True viviparous sharks, which form a placental connection, include species like the Bull Shark (Carcharhinus leucas). These sharks develop a yolk-sac placenta that provides direct nourishment to the pups. Various Hammerhead Shark species (Sphyrna spp.) also demonstrate placental viviparity, where the yolk sac forms a placenta-like structure to support the growing embryos. The Blue Shark (Prionace glauca) is another truly viviparous species, giving birth to large litters of well-developed young through a placental connection.
Other Ways Sharks Reproduce
While live birth is common, some shark species employ oviparity. Oviparous sharks lay eggs, which develop externally in the marine environment. These eggs are often encased in a tough, leathery protective shell, commonly referred to as a “mermaid’s purse.”
The egg case provides a secure environment for the developing embryo, protecting it from predators and hazards. The embryo within is nourished entirely by a yolk sac, similar to a chicken egg. Species such as the Horn Shark, Catshark, and Port Jackson Shark are oviparous examples; the Port Jackson shark even carries its corkscrew-shaped egg cases in its mouth to find a safe depositing spot. These eggs can take several months to hatch, with young emerging as miniature adults.

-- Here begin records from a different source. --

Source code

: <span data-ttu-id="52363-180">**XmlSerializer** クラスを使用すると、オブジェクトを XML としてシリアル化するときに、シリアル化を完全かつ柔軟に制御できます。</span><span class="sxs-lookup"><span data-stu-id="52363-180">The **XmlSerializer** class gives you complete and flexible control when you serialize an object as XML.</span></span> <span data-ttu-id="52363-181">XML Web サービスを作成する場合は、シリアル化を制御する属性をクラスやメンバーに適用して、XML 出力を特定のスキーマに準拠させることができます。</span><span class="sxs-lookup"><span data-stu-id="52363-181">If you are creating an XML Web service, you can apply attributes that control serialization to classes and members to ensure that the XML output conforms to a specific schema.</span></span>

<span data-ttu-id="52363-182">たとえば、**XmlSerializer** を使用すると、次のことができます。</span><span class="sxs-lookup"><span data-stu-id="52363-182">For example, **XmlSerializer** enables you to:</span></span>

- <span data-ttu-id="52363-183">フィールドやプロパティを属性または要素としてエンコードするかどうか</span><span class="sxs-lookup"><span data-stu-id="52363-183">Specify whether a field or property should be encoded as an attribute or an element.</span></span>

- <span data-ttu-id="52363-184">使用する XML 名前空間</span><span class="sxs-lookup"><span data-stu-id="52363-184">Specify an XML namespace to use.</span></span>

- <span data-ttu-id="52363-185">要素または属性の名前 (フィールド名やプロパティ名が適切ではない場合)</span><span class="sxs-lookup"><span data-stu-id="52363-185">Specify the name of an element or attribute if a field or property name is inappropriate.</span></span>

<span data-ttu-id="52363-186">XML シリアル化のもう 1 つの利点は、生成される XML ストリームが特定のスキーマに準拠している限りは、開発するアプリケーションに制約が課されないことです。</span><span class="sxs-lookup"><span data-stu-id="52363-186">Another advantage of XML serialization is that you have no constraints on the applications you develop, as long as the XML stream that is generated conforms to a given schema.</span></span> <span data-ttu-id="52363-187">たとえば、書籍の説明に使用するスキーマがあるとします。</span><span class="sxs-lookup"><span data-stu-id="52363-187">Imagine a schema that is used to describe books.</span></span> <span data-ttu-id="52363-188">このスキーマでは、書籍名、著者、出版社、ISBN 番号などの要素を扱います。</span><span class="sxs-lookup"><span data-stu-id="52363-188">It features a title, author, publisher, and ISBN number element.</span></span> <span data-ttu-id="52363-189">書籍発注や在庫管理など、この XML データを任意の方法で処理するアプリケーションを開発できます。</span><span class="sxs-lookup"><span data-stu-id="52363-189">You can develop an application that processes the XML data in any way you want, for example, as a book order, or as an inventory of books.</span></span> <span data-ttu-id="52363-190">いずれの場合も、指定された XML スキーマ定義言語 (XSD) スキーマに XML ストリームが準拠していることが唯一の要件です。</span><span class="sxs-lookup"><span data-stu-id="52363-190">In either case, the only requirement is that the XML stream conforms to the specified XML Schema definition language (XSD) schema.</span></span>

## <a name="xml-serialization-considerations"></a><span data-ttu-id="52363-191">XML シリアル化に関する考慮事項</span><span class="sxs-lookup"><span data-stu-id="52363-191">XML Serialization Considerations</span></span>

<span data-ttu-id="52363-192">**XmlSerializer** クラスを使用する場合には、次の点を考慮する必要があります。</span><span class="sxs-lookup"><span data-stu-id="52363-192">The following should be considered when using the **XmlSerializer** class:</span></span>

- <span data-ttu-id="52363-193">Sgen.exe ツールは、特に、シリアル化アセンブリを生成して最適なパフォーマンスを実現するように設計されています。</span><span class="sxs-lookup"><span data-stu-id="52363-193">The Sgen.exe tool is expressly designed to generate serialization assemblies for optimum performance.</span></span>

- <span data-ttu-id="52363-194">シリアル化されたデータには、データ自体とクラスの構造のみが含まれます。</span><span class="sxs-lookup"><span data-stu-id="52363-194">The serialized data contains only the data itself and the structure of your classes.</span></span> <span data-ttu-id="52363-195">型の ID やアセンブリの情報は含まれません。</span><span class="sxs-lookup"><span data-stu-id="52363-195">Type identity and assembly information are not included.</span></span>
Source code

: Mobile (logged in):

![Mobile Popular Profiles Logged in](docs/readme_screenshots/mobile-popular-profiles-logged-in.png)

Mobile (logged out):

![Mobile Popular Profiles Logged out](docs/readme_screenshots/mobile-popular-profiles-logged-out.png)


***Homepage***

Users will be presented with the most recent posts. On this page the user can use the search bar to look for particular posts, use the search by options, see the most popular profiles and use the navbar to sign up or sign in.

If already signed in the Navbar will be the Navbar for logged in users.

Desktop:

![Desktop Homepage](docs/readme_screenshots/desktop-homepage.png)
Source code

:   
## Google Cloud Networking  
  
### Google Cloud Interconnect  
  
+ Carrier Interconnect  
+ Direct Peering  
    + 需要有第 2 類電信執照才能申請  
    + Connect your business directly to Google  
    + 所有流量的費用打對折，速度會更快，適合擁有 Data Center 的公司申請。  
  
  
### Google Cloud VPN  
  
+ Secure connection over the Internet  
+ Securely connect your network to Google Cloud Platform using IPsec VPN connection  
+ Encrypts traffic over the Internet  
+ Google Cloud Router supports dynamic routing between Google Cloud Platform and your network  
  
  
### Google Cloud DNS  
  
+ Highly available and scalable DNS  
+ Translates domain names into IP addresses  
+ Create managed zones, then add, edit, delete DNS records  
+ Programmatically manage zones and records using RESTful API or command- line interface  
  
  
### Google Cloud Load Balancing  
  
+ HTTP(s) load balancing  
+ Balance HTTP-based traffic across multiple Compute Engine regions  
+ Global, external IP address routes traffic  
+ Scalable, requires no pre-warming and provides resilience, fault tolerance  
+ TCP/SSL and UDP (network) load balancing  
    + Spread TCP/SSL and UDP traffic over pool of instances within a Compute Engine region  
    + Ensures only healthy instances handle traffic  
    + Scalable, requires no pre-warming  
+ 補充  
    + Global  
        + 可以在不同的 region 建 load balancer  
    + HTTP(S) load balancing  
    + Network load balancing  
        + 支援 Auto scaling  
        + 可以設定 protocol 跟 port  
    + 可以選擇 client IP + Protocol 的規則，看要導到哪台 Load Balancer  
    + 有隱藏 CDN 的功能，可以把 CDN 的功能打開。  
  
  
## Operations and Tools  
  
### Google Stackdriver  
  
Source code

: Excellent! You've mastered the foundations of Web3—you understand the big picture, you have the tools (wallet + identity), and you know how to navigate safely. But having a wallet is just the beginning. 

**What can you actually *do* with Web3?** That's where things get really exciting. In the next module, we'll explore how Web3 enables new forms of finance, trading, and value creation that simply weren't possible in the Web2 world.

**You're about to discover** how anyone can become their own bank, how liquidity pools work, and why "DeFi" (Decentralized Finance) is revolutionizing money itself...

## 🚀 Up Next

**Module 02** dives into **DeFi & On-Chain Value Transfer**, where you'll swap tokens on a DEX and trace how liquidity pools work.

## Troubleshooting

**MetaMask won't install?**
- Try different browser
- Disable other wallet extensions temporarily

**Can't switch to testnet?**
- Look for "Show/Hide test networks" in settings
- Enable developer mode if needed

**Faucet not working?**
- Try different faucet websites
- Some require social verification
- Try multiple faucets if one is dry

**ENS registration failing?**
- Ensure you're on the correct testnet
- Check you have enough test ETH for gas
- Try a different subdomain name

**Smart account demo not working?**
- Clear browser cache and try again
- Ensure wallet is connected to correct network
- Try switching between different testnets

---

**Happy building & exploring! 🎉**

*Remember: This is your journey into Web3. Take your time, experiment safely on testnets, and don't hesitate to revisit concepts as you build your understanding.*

Why Viviparity is an Advantage for Sharks
Viviparity offers several evolutionary advantages for shark species, contributing to higher offspring survival rates. By retaining embryos within the mother’s body, developing young receive continuous protection from external predators and harsh environmental conditions. This internal development shields vulnerable embryos from ocean dangers.
The direct maternal provisioning, whether through a yolk sac or a placental connection, ensures a consistent nutrient supply, allowing pups to develop more fully before birth. Pups born live are typically larger and more developed, making them better equipped to fend for themselves immediately after birth. This increased size and maturity enhances their chances of survival and and contributes to the species’ overall success.